Exercise aim - Turn the lines of the records into a numbered list, starting at the line that contains "Ninja Air Fryer MAX" and stopping after the line that contains "进行耐热、耐寒、耐干、耐湿性试验。适用于电子，电器，通讯，仪器仪". Skip any blank lines, and leave the pictures out of the answer.

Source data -
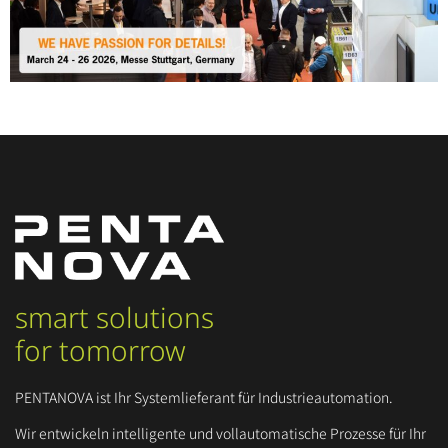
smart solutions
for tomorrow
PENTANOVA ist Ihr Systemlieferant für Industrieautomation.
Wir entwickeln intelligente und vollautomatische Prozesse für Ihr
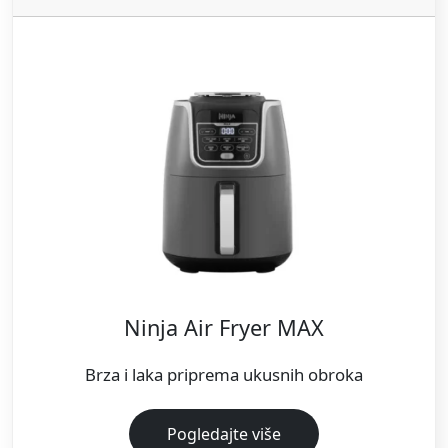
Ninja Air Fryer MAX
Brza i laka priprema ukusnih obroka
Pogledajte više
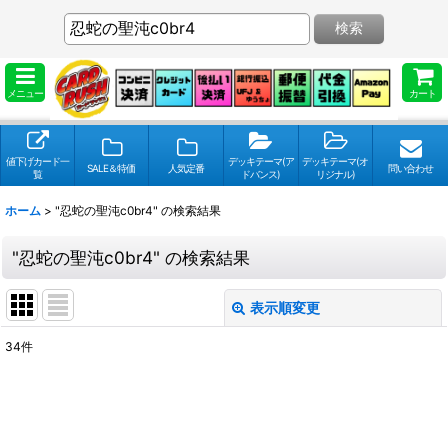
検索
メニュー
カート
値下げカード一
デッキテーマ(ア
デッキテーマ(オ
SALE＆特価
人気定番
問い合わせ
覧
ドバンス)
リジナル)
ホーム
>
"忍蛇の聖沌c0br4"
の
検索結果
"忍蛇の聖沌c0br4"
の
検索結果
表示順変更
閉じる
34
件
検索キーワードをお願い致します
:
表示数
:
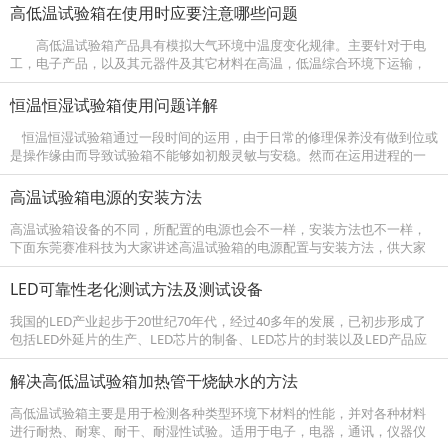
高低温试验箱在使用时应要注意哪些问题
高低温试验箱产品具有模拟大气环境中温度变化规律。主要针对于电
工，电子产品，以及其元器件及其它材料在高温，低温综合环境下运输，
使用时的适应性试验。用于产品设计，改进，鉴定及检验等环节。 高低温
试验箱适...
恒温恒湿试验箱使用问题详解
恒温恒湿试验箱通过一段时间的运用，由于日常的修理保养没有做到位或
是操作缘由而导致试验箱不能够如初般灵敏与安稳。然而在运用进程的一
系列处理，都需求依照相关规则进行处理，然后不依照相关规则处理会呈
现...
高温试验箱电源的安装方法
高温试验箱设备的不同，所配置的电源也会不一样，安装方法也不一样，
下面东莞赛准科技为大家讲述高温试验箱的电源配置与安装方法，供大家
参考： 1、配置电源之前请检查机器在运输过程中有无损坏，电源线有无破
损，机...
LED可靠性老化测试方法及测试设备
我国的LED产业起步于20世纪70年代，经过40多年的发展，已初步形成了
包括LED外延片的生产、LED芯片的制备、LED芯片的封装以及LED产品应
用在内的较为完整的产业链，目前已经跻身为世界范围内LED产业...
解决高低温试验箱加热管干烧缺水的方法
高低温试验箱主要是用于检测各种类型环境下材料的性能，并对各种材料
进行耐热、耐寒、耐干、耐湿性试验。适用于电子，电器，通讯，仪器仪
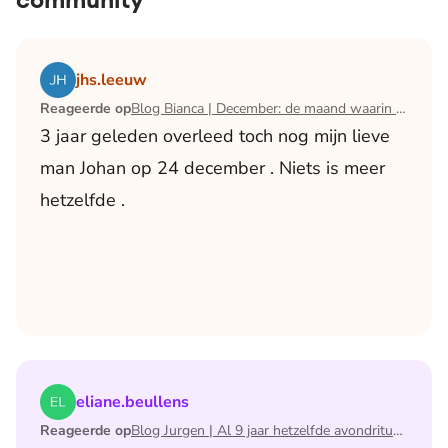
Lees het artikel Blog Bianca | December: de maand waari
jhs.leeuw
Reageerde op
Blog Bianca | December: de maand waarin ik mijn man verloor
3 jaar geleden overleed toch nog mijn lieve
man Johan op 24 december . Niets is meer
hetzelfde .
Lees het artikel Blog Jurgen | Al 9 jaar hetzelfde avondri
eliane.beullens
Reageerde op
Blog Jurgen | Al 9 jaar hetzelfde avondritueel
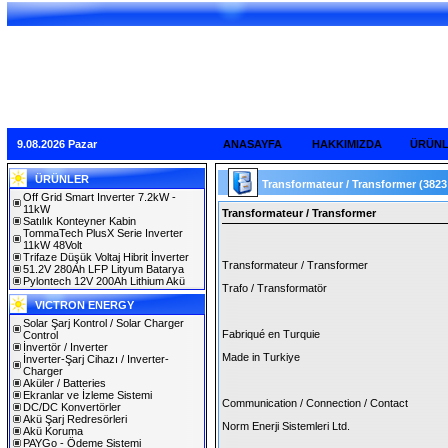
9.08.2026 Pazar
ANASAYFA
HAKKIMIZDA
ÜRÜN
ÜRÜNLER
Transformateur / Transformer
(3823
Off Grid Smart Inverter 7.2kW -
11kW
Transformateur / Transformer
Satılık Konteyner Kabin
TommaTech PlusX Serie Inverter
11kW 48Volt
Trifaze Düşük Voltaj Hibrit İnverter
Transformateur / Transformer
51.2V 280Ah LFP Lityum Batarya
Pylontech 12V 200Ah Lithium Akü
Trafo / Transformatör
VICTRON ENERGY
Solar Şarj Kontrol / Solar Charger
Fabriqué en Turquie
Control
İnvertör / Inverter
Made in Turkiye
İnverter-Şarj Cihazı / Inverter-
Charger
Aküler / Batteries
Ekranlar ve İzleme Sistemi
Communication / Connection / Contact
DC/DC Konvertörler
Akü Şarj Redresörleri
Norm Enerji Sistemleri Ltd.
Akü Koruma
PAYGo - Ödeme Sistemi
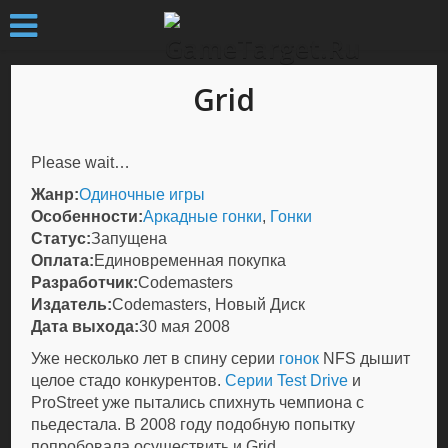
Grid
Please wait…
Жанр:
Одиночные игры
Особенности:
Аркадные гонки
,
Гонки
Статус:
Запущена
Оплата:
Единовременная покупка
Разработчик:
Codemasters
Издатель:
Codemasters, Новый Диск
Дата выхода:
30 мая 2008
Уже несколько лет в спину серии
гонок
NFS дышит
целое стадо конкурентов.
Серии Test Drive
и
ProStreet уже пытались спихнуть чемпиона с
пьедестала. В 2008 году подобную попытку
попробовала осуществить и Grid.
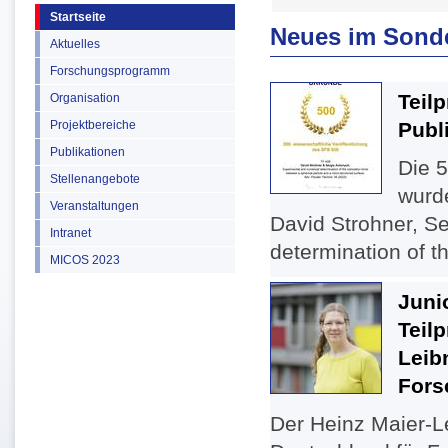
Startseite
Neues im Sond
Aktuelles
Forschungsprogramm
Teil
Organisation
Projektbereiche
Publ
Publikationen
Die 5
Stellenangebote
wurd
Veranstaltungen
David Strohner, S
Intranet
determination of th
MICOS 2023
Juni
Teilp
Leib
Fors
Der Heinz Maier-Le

* * *

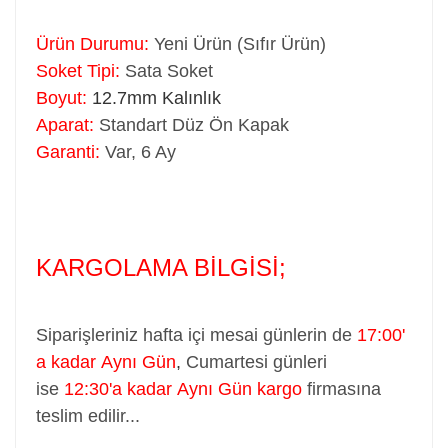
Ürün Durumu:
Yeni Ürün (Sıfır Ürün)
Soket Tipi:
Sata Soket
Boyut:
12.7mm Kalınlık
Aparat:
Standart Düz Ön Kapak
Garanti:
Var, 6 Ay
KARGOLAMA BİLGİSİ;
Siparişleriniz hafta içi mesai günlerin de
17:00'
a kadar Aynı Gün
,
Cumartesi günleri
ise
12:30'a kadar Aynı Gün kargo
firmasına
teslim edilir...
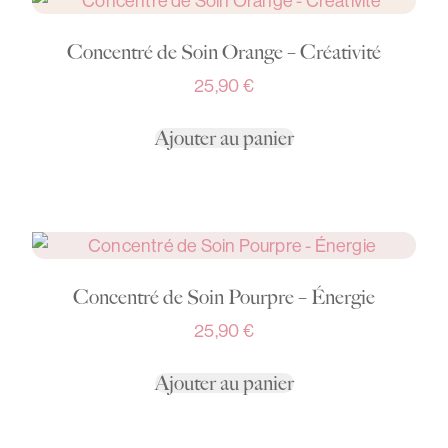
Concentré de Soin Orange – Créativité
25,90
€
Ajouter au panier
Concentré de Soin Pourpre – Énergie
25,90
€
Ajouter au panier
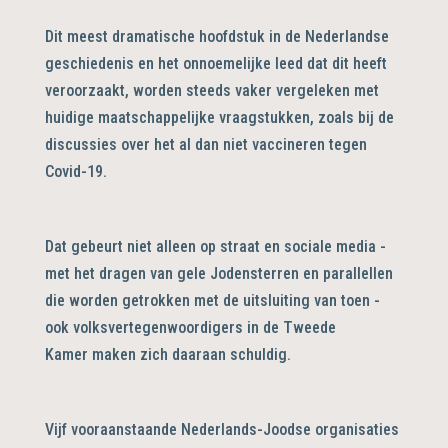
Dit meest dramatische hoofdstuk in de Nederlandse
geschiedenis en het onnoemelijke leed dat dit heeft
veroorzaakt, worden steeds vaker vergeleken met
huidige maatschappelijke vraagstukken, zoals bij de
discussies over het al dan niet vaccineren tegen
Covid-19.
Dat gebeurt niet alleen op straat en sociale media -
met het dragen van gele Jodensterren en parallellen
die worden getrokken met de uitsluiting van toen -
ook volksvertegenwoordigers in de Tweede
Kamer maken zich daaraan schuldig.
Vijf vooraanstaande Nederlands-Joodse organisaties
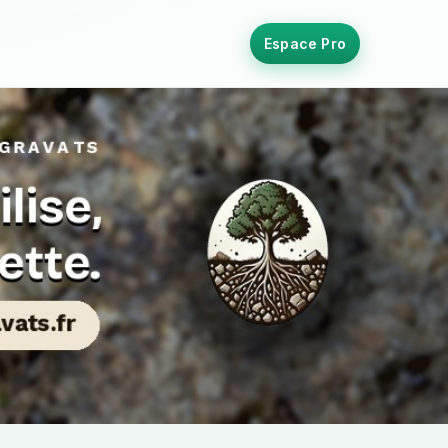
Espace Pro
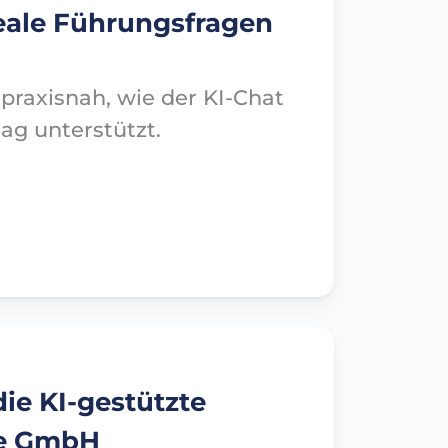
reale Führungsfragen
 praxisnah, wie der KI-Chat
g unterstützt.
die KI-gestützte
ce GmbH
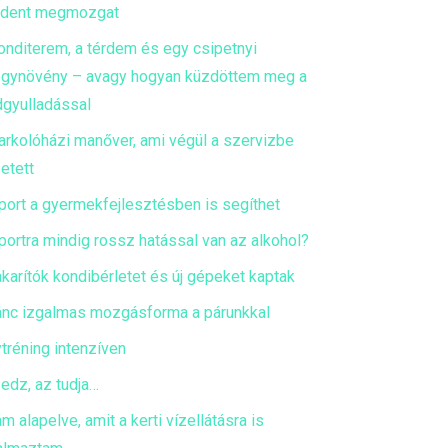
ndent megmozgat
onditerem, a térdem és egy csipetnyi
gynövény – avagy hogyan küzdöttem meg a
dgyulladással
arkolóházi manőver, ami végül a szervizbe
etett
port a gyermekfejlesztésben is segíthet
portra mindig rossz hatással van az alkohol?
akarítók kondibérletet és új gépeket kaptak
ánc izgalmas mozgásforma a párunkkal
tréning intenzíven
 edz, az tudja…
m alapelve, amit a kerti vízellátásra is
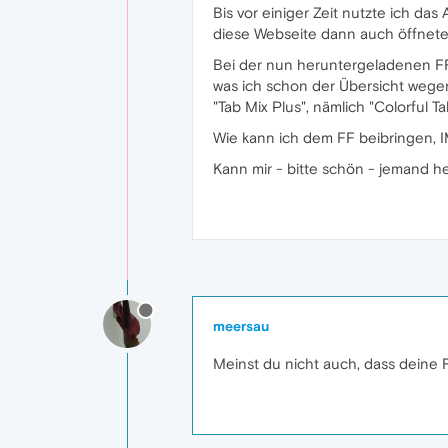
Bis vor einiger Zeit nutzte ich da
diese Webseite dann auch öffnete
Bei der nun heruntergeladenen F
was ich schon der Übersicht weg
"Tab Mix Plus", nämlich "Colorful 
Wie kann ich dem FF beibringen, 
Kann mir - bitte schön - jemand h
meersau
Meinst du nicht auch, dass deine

* * *

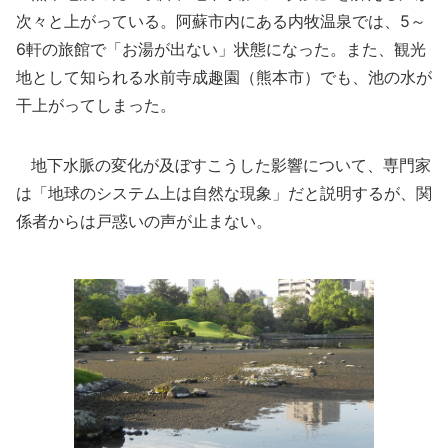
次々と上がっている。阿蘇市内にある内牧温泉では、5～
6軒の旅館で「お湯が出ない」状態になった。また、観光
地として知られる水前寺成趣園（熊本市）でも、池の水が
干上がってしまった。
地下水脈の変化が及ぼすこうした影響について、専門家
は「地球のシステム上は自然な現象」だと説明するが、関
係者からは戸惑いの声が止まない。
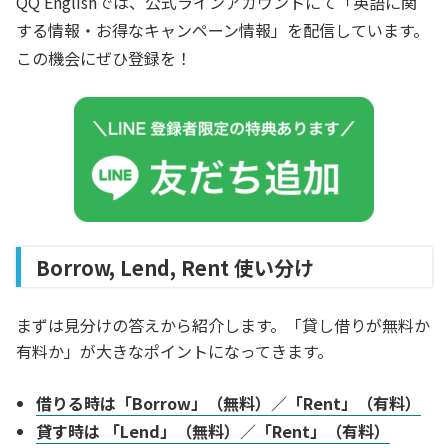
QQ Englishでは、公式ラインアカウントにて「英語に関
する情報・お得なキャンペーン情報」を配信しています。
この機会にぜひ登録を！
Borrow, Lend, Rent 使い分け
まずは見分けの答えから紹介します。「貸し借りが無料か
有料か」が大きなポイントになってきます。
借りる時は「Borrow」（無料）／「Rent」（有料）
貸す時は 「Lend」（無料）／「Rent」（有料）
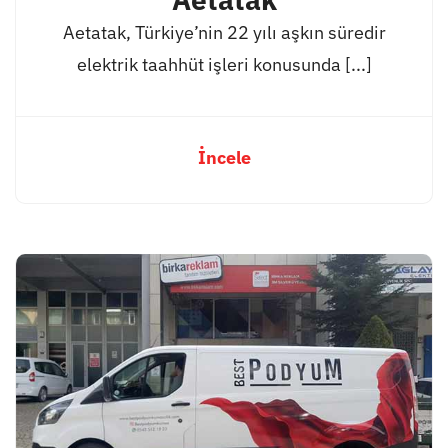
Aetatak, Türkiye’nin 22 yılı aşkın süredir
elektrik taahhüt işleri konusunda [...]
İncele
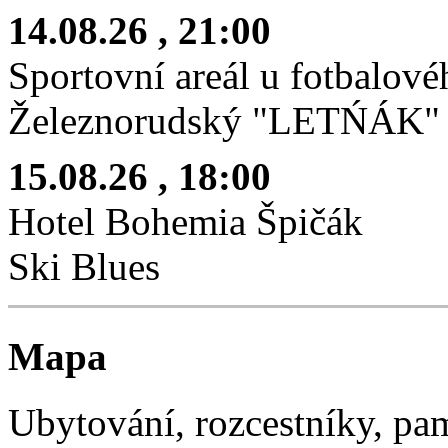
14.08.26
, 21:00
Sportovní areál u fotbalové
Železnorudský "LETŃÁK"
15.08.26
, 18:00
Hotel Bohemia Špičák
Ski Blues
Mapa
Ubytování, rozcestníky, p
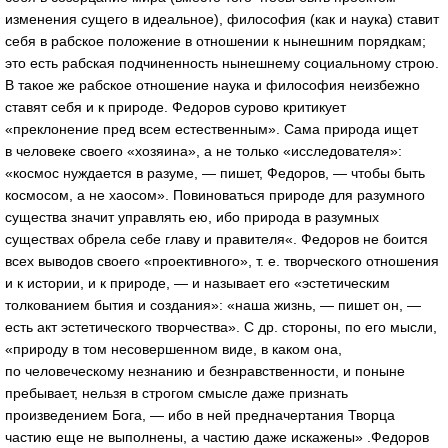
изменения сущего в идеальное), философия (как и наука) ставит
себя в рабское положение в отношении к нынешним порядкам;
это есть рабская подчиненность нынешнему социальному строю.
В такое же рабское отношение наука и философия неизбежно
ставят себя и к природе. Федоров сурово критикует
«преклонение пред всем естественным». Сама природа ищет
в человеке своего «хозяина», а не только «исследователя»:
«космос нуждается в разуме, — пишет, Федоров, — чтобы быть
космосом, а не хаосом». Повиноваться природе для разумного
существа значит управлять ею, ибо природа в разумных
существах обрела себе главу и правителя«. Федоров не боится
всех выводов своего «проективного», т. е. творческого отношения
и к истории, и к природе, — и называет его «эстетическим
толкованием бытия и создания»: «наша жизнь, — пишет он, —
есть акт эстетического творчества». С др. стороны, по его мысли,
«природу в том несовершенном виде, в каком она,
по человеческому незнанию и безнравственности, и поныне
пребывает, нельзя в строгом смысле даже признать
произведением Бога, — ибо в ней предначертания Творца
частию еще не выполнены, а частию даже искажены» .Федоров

Solution to this exercise -
1. Ninja Air Fryer MAX
2. Brza i laka priprema ukusnih obroka
3. Pogledajte više
4. 検索
5. メニュー
6. カート
7. 値下げカード一
8. デッキテーマ(ア
9. デッキテーマ(オ
10. SALE＆特価
11. 人気定番
12. 問い合わせ
13. 覧
14. ドバンス)
15. リジナル)
16. ホーム
17. >
18. "忍蛇の聖沌c0br4"
19. の
20. 検索結果
21. "忍蛇の聖沌c0br4"
22. の
23. 検索結果
24. 表示順変更
25. 閉じる
26. 34
27. 件
28. 検索キーワードをお願い致します
29. :
30. 表示数
31. :
32. 高低温试验箱在使用时应要注意哪些问题
33. 高低温试验箱产品具有模拟大气环境中温度变化规律。主要针对于电
34. 工，电子产品，以及其元器件及其它材料在高温，低温综合环境下运输，
35. 使用时的适应性试验。用于产品设计，改进，鉴定及检验等环节。 高低温
36. 试验箱适...
37. 恒温恒湿试验箱使用问题详解
38. 恒温恒湿试验箱通过一段时间的运用，由于日常的修理保养没有做到位或
39. 是操作缘由而导致试验箱不能够如初般灵敏与安稳。然而在运用进程的一
40. 系列处理，都需求依照相关规则进行处理，然后不依照相关规则处理会呈
41. 现...
42. 高温试验箱电源的安装方法
43. 高温试验箱设备的不同，所配置的电源也会不一样，安装方法也不一样，
44. 下面东莞赛准科技为大家讲述高温试验箱的电源配置与安装方法，供大家
45. 参考： 1、配置电源之前请检查机器在运输过程中有无损坏，电源线有无破
46. 损，机...
47. LED可靠性老化测试方法及测试设备
48. 我国的LED产业起步于20世纪70年代，经过40多年的发展，已初步形成了
49. 包括LED外延片的生产、LED芯片的制备、LED芯片的封装以及LED产品应
50. 用在内的较为完整的产业链，目前已经跻身为世界范围内LED产业...
51. 解决高低温试验箱加热管干烧缺水的方法
52. 高低温试验箱主要是用于检测各种类型环境下材料的性能，并对各种材料
53. 进行耐热、耐寒、耐干、耐湿性试验。适用于电子，电器，通讯，仪器仪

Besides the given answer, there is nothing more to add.